America’s prominent role in global politics has created the need for the world’s best (and most expensive) military. Defense companies like General Dynamics (GD 0.07%) have become critical partners to the U.S. government, supplying cutting-edge weapons, equipment, and technology for applications across land, sea, and air. General Dynamics isn’t just a one-trick pony, though. The company’s aviation arm includes Gulf Stream private jets and Jet Aviation, which provides various services required to get aircraft into the sky.

General Dynamics has been a stellar dividend growth stock for some time now.
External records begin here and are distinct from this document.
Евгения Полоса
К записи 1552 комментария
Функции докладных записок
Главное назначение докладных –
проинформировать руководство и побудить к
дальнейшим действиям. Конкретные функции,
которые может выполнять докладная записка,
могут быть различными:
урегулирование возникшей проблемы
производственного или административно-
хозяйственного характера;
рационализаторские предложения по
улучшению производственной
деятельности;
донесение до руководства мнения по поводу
Management has raised the dividend for 33 consecutive years at an average annual rate of 8.8% over the past decade. That’s outpacing inflation, meaning your monetary buying power increases over time. Plus, the dividend payout ratio is only 40% of 2024 earnings estimates, so there is breathing room for safety and future increases.

Political dynamics can cause ups and downs for defense companies and others that depend on a large and growing military budget. However, through its resilient dividend, General Dynamics has shown that it can go with the flow. Pressure is mounting for America to reduce spending. Still, it’s hard to see too much pressure falling on the military, given the world’s various geopolitical conflicts and the historical trend that defense spending increases over time.

3. Union Pacific

Some industries are practically immune to disruption. Railroads are a textbook example. After nearly two centuries, railroads remain one of the most efficient ways to transport huge volumes of goods across long distances. Union Pacific (UNP 2.10%) is one of the few companies that dominate the railroad space in the United States. The company operates a railroad network of over 32,000 miles across 23 states and seven border crossings.
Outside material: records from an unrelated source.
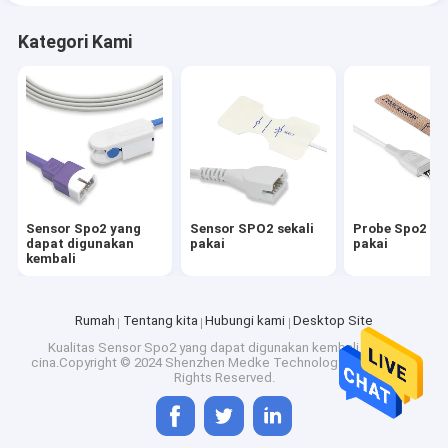
Kategori Kami
Sensor Spo2 yang
Sensor SPO2 sekali
Probe Spo2 sek
dapat digunakan
pakai
pakai
kembali
Rumah
Tentang kita
Hubungi kami
Desktop Site
Kualitas
Sensor Spo2 yang dapat digunakan kembali
Pabrik
cina.Copyright © 2024 Shenzhen Medke Technology Co., Ltd.. All
Rights Reserved.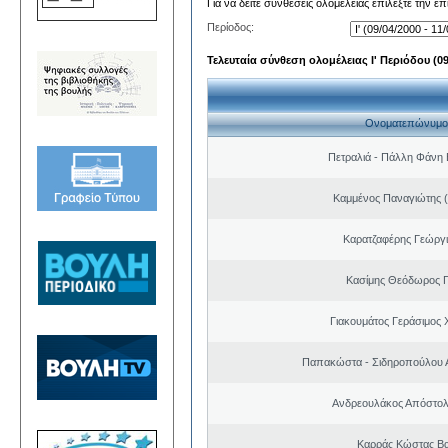
Για να δείτε συνθέσεις ολομέλειας επιλέξτε την ε
Περίοδος:
Τελευταία σύνθεση ολομέλειας Ι' Περιόδου (09/
Ονοματεπώνυμο
Πετραλιά - Πάλλη Φάνη
Καμμένος Παναγιώτης (
Καρατζαφέρης Γεώργ
Κασίμης Θεόδωρος 
Γιακουμάτος Γεράσιμος
Παπακώστα - Σιδηροπούλου Α
Ανδρεουλάκος Απόστολ
Καρράς Κώστας Βα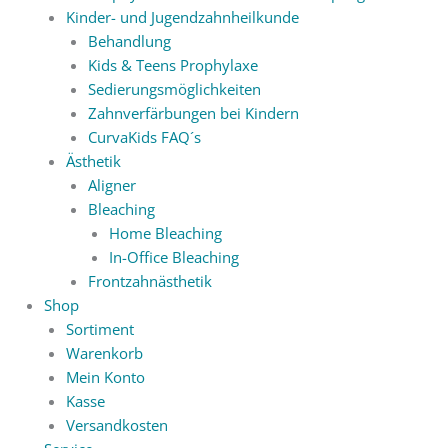
Kinder- und Jugendzahnheilkunde
Behandlung
Kids & Teens Prophylaxe
Sedierungsmöglichkeiten
Zahnverfärbungen bei Kindern
CurvaKids FAQ´s
Ästhetik
Aligner
Bleaching
Home Bleaching
In-Office Bleaching
Frontzahnästhetik
Shop
Sortiment
Warenkorb
Mein Konto
Kasse
Versandkosten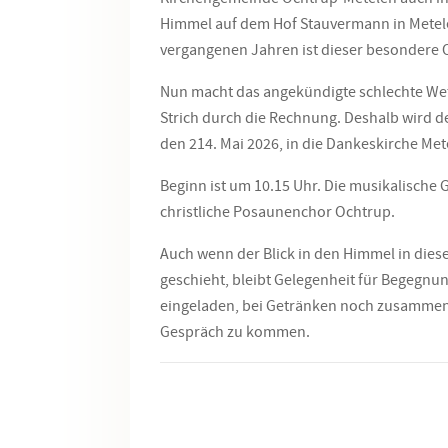
Himmel auf dem Hof Stauvermann in Metele
vergangenen Jahren ist dieser besondere O
Nun macht das angekündigte schlechte Wet
Strich durch die Rechnung. Deshalb wird d
den 214. Mai 2026, in die Dankeskirche Mete
Beginn ist um 10.15 Uhr. Die musikalische
christliche Posaunenchor Ochtrup.
Auch wenn der Blick in den Himmel in dies
geschieht, bleibt Gelegenheit für Begegnun
eingeladen, bei Getränken noch zusammen
Gespräch zu kommen.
Railroads aren’t a booming industry; estimates call for the industry to grow between 4% and 5% annually through 2029. However, Union Pacific faces limited competition and generates enough profits to repurchase shares, helping drive earnings higher. The company has raised the dividend for 18 consecutive years, including a 10-year growth rate of more than 11%.

Railroads are susceptible to recessions since a struggling economy often translates to lower railroad traffic. However, Union Pacific looks to be in good financial shape if something does happen to the economy. Currently, the dividend payout ratio is only about half of 2024 earnings estimates, and the company is poised to grow at a high-single-digit rate over the next three to five years. Throw in an A- credit rating from S&P Global, and investors should feel confident about Union Pacific’s ability to sustain (and increase) its payout in all but the most dire circumstances.